[RECORDS FOR THIS TASK]

-- Opening Marker --

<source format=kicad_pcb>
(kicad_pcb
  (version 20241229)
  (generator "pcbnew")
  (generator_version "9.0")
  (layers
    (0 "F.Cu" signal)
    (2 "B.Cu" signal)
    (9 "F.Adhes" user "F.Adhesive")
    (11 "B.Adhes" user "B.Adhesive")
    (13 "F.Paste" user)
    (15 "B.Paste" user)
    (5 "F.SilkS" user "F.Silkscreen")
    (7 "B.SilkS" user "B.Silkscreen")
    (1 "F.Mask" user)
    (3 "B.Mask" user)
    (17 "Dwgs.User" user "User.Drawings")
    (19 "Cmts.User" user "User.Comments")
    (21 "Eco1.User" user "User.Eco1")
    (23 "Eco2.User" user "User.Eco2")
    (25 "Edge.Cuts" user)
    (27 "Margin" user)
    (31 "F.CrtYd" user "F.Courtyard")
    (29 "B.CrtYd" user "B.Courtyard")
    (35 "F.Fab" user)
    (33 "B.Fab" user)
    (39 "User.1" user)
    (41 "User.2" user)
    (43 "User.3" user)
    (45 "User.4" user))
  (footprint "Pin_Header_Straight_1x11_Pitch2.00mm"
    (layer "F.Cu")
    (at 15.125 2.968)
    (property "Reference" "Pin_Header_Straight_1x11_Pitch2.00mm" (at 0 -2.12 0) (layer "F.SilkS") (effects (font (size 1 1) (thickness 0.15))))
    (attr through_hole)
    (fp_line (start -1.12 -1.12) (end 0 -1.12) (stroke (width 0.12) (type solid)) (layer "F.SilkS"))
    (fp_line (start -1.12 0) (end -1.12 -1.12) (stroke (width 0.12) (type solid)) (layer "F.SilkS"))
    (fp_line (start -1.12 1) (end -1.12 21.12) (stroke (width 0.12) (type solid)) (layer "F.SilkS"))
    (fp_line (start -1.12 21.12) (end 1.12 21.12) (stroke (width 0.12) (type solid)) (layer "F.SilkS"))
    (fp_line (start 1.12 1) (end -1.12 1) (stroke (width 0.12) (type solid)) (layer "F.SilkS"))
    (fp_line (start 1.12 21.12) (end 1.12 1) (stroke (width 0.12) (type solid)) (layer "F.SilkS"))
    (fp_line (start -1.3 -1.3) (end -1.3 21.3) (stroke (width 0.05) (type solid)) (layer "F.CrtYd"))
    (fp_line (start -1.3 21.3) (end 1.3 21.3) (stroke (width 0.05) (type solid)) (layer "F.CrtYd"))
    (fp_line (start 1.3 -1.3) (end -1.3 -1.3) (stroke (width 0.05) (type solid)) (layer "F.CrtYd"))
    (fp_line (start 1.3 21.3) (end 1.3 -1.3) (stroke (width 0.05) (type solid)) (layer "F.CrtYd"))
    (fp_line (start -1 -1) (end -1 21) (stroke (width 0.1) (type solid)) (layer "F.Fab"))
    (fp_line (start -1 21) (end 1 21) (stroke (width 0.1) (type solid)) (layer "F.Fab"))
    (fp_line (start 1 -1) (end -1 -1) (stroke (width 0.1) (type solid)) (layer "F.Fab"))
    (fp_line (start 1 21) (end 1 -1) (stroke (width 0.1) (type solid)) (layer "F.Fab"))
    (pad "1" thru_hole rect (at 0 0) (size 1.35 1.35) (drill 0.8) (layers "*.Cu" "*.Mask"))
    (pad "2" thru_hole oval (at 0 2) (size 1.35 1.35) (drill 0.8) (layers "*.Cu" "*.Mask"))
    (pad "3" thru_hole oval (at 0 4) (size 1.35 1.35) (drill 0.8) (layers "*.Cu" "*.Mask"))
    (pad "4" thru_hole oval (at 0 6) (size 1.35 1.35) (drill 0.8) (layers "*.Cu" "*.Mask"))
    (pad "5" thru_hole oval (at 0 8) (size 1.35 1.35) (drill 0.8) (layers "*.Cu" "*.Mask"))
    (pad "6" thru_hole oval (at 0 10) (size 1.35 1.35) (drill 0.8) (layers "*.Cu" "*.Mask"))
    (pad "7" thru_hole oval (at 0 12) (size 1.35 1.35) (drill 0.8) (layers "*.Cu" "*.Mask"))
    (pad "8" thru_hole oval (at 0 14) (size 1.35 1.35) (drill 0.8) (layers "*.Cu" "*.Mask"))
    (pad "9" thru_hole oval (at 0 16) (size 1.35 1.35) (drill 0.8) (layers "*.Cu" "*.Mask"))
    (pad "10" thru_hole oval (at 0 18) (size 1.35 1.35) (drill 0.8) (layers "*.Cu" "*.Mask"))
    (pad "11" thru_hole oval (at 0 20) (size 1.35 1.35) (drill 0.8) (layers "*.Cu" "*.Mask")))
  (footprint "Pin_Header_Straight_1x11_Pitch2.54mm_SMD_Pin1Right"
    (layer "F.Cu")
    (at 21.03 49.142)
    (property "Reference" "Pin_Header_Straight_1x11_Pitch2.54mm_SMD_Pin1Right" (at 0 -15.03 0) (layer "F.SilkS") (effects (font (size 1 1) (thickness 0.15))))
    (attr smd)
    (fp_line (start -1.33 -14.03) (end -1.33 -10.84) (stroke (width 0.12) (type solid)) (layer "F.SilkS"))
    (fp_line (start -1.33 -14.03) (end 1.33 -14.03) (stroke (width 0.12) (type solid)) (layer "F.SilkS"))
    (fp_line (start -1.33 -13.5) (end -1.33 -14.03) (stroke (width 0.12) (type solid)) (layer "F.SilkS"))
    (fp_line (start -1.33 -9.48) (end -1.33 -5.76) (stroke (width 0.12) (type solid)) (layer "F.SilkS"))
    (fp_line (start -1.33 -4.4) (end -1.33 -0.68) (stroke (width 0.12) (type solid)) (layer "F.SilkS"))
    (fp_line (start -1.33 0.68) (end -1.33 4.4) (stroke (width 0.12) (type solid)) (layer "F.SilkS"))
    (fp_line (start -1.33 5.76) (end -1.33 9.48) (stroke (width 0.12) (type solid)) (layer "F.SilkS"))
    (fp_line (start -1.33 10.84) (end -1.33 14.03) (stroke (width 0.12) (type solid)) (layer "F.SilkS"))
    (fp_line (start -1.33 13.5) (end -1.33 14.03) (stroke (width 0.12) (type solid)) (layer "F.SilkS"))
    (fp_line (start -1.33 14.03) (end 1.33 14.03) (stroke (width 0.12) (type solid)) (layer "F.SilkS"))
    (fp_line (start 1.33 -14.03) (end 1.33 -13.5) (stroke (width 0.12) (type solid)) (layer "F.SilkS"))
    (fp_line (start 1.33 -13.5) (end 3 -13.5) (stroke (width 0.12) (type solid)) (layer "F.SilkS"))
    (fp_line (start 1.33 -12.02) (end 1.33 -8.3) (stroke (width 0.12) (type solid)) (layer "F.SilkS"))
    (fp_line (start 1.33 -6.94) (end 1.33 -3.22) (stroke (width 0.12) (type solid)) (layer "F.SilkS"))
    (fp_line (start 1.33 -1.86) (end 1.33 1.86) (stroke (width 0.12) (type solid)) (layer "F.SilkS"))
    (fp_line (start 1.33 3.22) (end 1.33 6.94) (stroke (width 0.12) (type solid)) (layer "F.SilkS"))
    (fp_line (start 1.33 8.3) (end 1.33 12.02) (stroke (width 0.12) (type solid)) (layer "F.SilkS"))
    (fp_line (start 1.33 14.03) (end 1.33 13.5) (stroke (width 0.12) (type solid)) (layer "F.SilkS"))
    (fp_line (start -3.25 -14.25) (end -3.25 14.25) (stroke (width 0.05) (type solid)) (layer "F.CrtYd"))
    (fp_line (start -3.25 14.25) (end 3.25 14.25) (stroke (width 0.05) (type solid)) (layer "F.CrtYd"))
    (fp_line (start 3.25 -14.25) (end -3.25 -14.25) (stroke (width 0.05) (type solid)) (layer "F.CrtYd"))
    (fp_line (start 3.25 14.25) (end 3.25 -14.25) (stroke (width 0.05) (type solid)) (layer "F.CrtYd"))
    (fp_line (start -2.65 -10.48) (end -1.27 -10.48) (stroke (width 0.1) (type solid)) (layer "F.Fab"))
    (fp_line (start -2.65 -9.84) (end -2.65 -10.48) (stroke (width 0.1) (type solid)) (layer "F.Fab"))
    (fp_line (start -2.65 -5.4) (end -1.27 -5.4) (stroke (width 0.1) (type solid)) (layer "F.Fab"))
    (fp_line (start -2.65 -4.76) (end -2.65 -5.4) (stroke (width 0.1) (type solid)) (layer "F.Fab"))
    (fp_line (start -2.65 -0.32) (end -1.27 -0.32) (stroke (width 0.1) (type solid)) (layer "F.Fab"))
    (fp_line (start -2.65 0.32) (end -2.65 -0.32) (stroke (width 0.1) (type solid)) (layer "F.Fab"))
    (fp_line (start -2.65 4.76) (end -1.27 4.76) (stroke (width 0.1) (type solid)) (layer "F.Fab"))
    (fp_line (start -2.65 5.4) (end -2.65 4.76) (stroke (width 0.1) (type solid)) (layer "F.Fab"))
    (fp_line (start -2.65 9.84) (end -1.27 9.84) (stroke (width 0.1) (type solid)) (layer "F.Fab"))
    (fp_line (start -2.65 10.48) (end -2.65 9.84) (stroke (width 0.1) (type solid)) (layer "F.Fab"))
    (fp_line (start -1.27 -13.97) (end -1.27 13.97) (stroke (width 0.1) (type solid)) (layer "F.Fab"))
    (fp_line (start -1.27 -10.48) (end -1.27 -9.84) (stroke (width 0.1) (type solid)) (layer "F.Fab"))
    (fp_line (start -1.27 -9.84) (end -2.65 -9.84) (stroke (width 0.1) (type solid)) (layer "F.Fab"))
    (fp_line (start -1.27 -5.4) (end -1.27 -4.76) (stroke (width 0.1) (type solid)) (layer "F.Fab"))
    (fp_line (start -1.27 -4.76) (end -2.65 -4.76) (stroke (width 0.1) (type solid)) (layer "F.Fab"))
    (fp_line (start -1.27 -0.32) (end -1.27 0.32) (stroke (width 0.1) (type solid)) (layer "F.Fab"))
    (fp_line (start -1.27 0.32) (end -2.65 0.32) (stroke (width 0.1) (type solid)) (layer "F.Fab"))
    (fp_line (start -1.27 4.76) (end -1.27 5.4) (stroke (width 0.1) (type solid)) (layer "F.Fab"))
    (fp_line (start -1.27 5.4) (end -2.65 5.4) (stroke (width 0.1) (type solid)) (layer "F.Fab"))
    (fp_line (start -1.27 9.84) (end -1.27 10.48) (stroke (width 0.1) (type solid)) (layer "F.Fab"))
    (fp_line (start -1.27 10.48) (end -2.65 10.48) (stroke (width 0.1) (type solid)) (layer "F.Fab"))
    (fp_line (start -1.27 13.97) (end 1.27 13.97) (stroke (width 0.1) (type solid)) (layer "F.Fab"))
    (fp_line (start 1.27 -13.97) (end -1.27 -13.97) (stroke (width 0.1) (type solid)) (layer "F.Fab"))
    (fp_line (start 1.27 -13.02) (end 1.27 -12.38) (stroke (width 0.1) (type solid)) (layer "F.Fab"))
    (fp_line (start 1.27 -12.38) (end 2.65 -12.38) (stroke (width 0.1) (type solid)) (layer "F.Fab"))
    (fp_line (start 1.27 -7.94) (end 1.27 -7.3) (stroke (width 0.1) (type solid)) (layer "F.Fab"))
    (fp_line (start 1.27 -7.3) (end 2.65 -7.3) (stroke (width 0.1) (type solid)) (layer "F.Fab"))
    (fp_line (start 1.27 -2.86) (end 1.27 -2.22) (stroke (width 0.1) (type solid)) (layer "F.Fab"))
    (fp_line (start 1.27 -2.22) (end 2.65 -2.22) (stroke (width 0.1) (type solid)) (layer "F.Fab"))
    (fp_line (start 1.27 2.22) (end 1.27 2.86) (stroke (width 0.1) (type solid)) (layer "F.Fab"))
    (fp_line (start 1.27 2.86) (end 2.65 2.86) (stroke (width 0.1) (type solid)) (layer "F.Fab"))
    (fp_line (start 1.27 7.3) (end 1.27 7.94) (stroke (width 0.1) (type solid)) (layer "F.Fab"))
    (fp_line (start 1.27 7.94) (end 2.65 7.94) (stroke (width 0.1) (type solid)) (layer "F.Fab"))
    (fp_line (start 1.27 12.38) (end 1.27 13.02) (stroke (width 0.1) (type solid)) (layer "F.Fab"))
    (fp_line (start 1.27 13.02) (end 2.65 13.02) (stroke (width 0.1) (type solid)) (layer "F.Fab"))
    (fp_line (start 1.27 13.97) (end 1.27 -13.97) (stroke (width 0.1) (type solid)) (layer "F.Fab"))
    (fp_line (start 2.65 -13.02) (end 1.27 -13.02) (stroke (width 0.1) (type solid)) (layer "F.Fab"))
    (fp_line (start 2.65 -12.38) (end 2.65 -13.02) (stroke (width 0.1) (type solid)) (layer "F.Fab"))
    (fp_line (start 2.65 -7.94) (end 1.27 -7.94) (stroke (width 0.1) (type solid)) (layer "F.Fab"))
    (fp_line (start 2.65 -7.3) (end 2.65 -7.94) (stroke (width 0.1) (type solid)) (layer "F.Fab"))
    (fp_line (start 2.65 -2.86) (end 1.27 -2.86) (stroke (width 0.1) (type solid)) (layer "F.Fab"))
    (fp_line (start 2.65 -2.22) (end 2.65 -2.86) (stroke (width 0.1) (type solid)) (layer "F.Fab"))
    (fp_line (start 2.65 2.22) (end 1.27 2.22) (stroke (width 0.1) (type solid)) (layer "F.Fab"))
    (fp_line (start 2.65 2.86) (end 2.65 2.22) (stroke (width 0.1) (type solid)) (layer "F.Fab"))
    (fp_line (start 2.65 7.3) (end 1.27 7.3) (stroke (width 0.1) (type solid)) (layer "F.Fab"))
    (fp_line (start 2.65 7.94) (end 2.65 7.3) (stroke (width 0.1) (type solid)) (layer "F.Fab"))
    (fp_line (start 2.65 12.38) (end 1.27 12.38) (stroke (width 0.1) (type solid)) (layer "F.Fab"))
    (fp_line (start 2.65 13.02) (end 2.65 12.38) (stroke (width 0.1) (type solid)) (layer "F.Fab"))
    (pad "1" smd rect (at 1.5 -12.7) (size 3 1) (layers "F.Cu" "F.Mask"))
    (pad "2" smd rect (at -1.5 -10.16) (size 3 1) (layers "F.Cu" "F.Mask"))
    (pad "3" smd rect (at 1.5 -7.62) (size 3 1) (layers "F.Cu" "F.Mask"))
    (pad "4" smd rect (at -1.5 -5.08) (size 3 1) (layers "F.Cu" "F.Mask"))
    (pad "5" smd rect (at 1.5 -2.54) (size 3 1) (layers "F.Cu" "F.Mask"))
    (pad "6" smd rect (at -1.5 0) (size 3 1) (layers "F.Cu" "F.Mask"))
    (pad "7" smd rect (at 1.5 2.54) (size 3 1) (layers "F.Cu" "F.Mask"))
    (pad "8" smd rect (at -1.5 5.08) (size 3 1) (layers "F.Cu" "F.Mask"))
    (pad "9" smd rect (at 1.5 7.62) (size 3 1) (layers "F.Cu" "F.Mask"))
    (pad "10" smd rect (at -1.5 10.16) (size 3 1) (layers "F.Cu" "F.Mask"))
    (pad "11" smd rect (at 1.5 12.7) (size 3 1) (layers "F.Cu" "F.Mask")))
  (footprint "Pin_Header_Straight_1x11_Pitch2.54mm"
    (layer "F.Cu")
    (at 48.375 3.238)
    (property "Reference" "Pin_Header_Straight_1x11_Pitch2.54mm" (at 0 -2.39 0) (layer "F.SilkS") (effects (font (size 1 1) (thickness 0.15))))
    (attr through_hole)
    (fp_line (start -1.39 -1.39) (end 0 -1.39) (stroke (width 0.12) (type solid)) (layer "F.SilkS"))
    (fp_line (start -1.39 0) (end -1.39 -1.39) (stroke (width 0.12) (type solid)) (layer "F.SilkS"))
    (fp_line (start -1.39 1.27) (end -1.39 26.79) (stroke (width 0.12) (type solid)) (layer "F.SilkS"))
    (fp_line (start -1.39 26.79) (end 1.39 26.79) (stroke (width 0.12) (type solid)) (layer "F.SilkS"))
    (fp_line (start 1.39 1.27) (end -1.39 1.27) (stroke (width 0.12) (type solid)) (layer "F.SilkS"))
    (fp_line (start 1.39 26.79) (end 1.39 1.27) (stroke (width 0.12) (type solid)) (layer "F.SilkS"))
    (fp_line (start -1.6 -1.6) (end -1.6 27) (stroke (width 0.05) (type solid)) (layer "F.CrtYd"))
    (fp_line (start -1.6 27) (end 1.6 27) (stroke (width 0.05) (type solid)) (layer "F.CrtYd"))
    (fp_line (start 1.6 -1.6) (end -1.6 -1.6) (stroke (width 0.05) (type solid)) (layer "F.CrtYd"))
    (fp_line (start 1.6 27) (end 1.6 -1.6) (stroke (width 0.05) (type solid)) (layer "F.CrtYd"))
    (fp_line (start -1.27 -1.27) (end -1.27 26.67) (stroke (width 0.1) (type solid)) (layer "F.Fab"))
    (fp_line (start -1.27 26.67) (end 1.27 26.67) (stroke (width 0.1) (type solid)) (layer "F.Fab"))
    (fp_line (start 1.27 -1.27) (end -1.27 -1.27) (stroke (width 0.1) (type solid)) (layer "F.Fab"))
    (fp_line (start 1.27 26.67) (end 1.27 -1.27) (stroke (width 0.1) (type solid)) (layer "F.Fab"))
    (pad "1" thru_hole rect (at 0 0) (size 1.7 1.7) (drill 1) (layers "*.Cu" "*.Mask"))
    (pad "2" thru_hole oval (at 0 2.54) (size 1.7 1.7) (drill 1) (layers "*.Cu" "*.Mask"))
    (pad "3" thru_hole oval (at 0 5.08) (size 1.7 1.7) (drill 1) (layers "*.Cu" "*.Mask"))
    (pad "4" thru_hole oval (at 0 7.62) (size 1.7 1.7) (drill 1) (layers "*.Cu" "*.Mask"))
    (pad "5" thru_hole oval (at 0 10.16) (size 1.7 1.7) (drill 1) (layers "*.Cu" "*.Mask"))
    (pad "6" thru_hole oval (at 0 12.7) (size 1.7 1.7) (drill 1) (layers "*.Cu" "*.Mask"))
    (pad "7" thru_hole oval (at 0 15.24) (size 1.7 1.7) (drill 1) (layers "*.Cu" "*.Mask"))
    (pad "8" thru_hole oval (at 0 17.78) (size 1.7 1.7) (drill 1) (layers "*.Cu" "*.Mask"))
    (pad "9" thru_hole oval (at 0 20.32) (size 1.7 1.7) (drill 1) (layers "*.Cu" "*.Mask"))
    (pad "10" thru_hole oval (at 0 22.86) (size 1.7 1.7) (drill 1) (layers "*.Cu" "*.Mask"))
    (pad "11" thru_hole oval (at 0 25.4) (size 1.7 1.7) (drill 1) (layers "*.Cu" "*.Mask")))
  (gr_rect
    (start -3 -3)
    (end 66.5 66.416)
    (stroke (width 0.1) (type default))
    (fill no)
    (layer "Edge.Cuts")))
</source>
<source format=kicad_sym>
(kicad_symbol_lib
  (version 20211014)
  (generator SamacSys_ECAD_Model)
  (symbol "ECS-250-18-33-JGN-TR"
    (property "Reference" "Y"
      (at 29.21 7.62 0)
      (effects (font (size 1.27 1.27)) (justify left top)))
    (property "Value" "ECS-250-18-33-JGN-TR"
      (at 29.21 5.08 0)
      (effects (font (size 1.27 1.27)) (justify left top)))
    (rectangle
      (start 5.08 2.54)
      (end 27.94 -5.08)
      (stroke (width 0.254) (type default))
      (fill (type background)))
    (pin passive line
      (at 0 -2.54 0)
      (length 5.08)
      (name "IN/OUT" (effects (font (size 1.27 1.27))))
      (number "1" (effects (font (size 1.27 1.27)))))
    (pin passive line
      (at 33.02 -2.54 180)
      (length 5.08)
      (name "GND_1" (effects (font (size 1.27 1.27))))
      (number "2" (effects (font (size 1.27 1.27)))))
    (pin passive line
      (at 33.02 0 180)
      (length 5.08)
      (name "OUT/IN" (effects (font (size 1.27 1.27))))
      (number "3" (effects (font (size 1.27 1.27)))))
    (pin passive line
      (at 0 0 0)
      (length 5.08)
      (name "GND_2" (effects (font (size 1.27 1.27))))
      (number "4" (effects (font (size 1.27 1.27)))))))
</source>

-- Closing Marker --

[YOUR OBJECTIVE]
Please determine how many lines of the records above include the word "Silkscreen", replying with a number alone.

[SOLUTION TO THE EXERCISE]
2